Switching towards a fully sustainable energy system will partly require switching from a centralised generation and distribution system, towards a decentralised system, due to the rise of decentralised energy generation technologies using wind and rooftop solar radiation. In addition, integrating the heat and transport sectors into the electricity system will lead to a very significant increase in peak demand. These developments require massive and costly adaptations to the energy infrastructure, while the utilisation of existing production assets is expected to drop from 55% to 35% by 2035 (Strbac et al. 2015). This poses a major challenge, but also an opportunity: if the energy flows can be balanced locally in microgrids, the demand for expensive infrastructure upgrade can be minimised, while providing extra stability to the main grid. For these reasons, 'microgrids have been identified as a key component of the Smart Grid for improving power reliability and quality, increasing system energy efficiency' (Strbac et al. 2015).

Microgrids can provide much-needed resilience and flexibility, and are therefore likely to play an important role in the energy system of the future. It is estimated that by 2050, over half of EU households will be generating their own electricity (Pudjianto et al. 2007). Unlocking flexible resources within microgrids is therefore needed in order to balance the intermittent renewable energy generation.
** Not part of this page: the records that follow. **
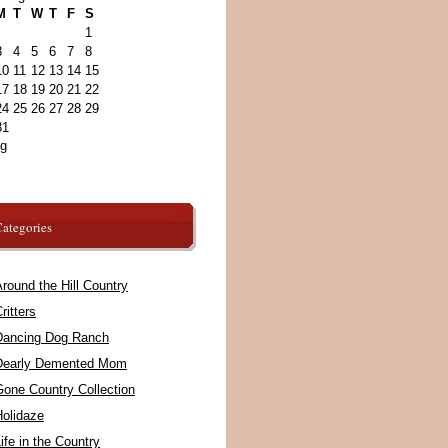
M
T
W
T
F
S
1
3
4
5
6
7
8
10
11
12
13
14
15
17
18
19
20
21
22
24
25
26
27
28
29
31
ug
ategories
round the Hill Country
ritters
Dancing Dog Ranch
Dearly Demented Mom
Gone Country Collection
Holidaze
ife in the Country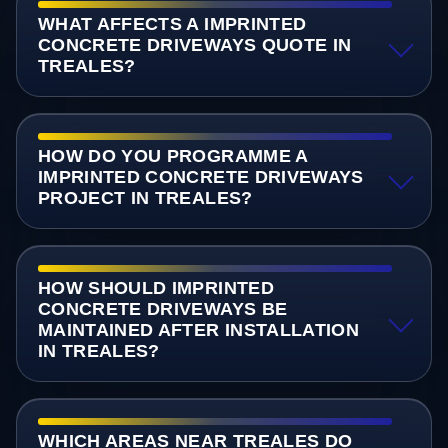
WHAT AFFECTS A IMPRINTED
CONCRETE DRIVEWAYS QUOTE IN
TREALES?
HOW DO YOU PROGRAMME A
IMPRINTED CONCRETE DRIVEWAYS
PROJECT IN TREALES?
HOW SHOULD IMPRINTED
CONCRETE DRIVEWAYS BE
MAINTAINED AFTER INSTALLATION
IN TREALES?
WHICH AREAS NEAR TREALES DO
Urban agriculture systems, such as aquaponics (dos Santos 2016), can provide this much-needed energy flexibility (Goddek and Körner 2019; Yogev et al. 2016). Plants can grow within a wide range of external conditions, since they are used to doing so in nature. The same applies to fish in an aquaculture system, which can thrive in a broad temperature range. These flexible operating conditions allow for a buffering effect on energy input requirements, which create a large degree of flexibility within the system. The high thermal mass embodied by the aquaculture system allows for vast amounts of heat to be stored within the system. The lights can be turned on and off depending on the abundance of electricity, allowing for excess electricity generation to essentially be curtailed by turning it into valuable biomass. Pumps can be operated in synchronicity with peak power generation times (e.g. noon) to limit net peak power (peak shaving). Optimal distillation units (Chap. 8) also have a very flexible heat demand and can be turned off as soon as there is an oversupply of heat or electricity (i.e. the heat pump would then convert electric energy into thermal energy). All these aspects make aquaponic systems wellsuited to provide flexibility to a microgrid.
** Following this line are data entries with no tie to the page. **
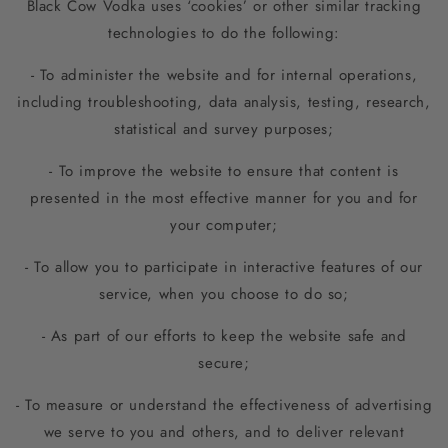
Black Cow Vodka uses ‘cookies’ or other similar tracking
technologies to do the following:
- To administer the website and for internal operations,
including troubleshooting, data analysis, testing, research,
statistical and survey purposes;
- To improve the website to ensure that content is
presented in the most effective manner for you and for
your computer;
- To allow you to participate in interactive features of our
service, when you choose to do so;
- As part of our efforts to keep the website safe and
secure;
- To measure or understand the effectiveness of advertising
we serve to you and others, and to deliver relevant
Next to providing flexibility in consumption, a multi-loop aquaponics system can be further integrated to also provide flexibility in production. Biogas is produced as a byproduct from the UASB in the aquaponic facility. This biogas can be combusted in order to produce both heat and power, by incorporating a micro-CHP in the microgrid. Integrating aquaponic systems within microgrids can therefore enhance energy flexibility both on the demand and supply sides.